DÉFIS ET CHANCES POUR L’AVENIR
Par manque de place, je me limiterai au choix de trois de ces défis.
1. Arrivée de nombreux immigrés venus de pays catholiques. Le mouvement migratoire a commencé il y a 40 ans avec les migrants venus des Philippines et ceux d’Amérique latine qui sont la plupart descendants eux-mêmes de migrants japonais. La plupart n’étant pas inscrits sur les registres paroissiaux, ils ne sont pas comptés dans les statistiques, mais ils seraient plus de 450 000. Quatre diocèses comptent plus d’immigrés que de Japonais parmi leurs fidèles. Les migrants redonnent parfois une nouvelle vie à des paroisses moribondes. Dans les quatre paroisses vieillissantes dont j’ai la charge, tous les enfants et jeunes sont des fils ou petits-fils d’immigrés. Le défi est de les accueillir sans compromettre l’équilibre des communautés dans lesquelles les Japonais se retrouvent souvent minoritaires.

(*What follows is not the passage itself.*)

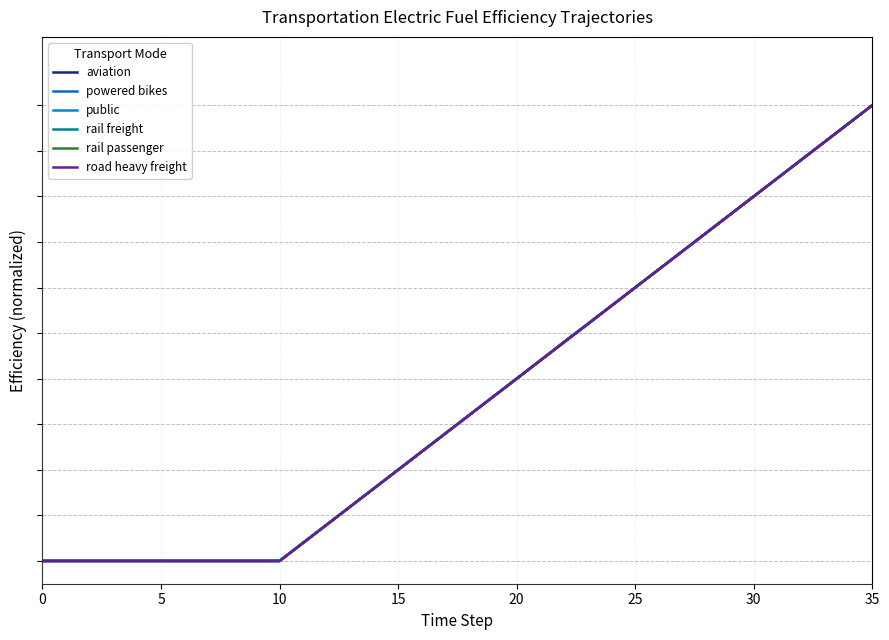

At how many categories does at least one series exceed 0?

25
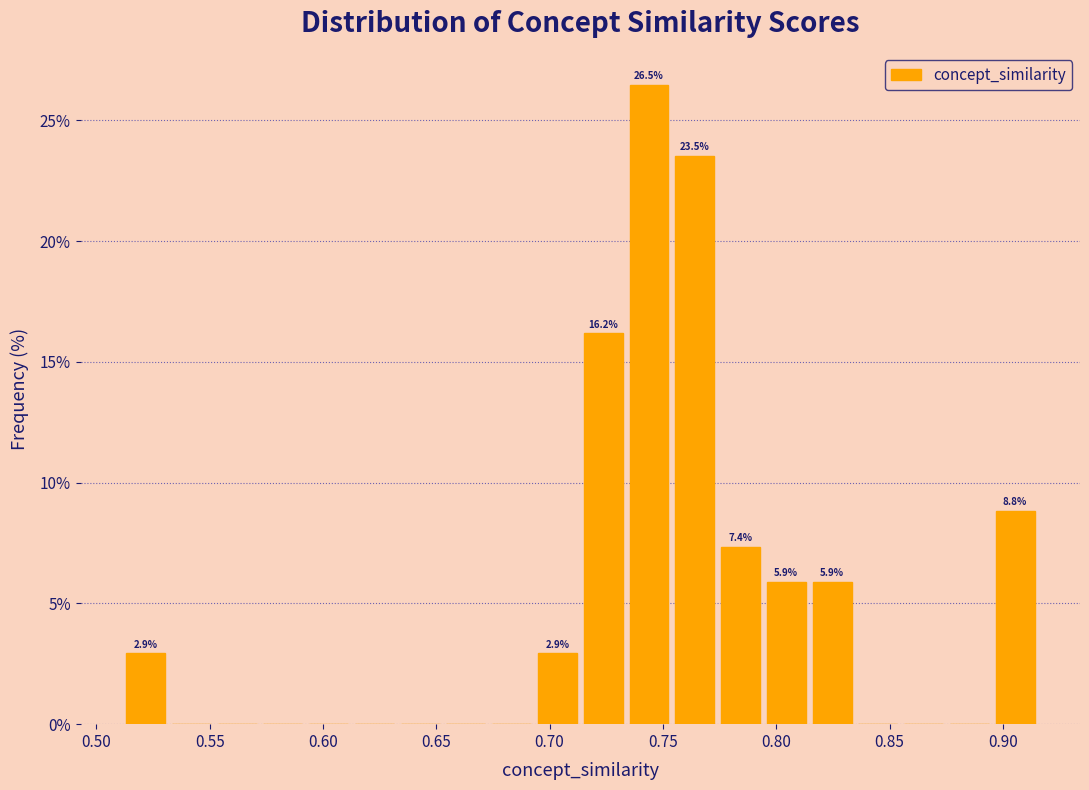

Over which range of the x-axis is the bar tallest?

0.735 to 0.755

2. Engouement des Japonais pour les rites chrétiens. Si les dogmes passent mal, les rites sacramentaires de l’Église attirent beaucoup les Japonais, spécialement les mariages et récemment les funérailles. Il y a quelques années, le Japon a connu un véritable boom de mariages catholiques et certains dans l’Église l’ont perçu comme une chance pour la mission. Malheureusement, ces mariages sont devenus un commerce très juteux. Tous les grands hôtels ont maintenant une ou plusieurs chapelles avec leur propre staff qui, en dehors d’elle, plagie sans vergogne l’ordo liturgique de l’Église. Récemment, cependant, la baisse des mariages et une moindre demande compromettent ce commerce. Il reste que la participation à des rites chrétiens représente pour beaucoup de Japonais la seule occasion de contact avec l’Église et ce défi mérite que l’on y réfléchisse.
3. Engagement de l’Église dans de nombreuses actions pour la paix et la justice. L’Église japonaise a été récemment en première ligne pour défendre la Constitution pacifique du Japon et l’arrêt de toutes les centrales nucléaires après le séisme de 2011. C’est une chance pour l’annonce de l’Évangile, mais le défi reste de trouver un langage bien ancré dans l’Écriture qui atteigne vraiment le cœur des gens.
Toutes les analyses que l’on peut faire de l’Église doivent évidemment s’accompagner d’un regard de foi. Nul ne connaît le temps de la moisson. Mon sentiment est qu’il suffirait d’une étincelle pour embraser les cœurs de tous ceux qui cherchent ici un sens à leur vie. Je suis convaincu aussi que le peuple japonais, qui a été travaillé par d’éminentes sagesses et traditions spirituelles, est mieux préparé que d’autres pour accueillir le Royaume. C’est porté par cette espérance que le missionnaire, sans se décourager, continue de répandre la semence de la Parole.
Père Olivier Chegaray
Le Père Olivier Chegaray, des Missions Étrangères de Paris (MEP), est missionnaire au Japon depuis près de cinquante ans ; il a la charge de quatre paroisses dans une région à prédominance rurale où vivent de nombreux immigrés.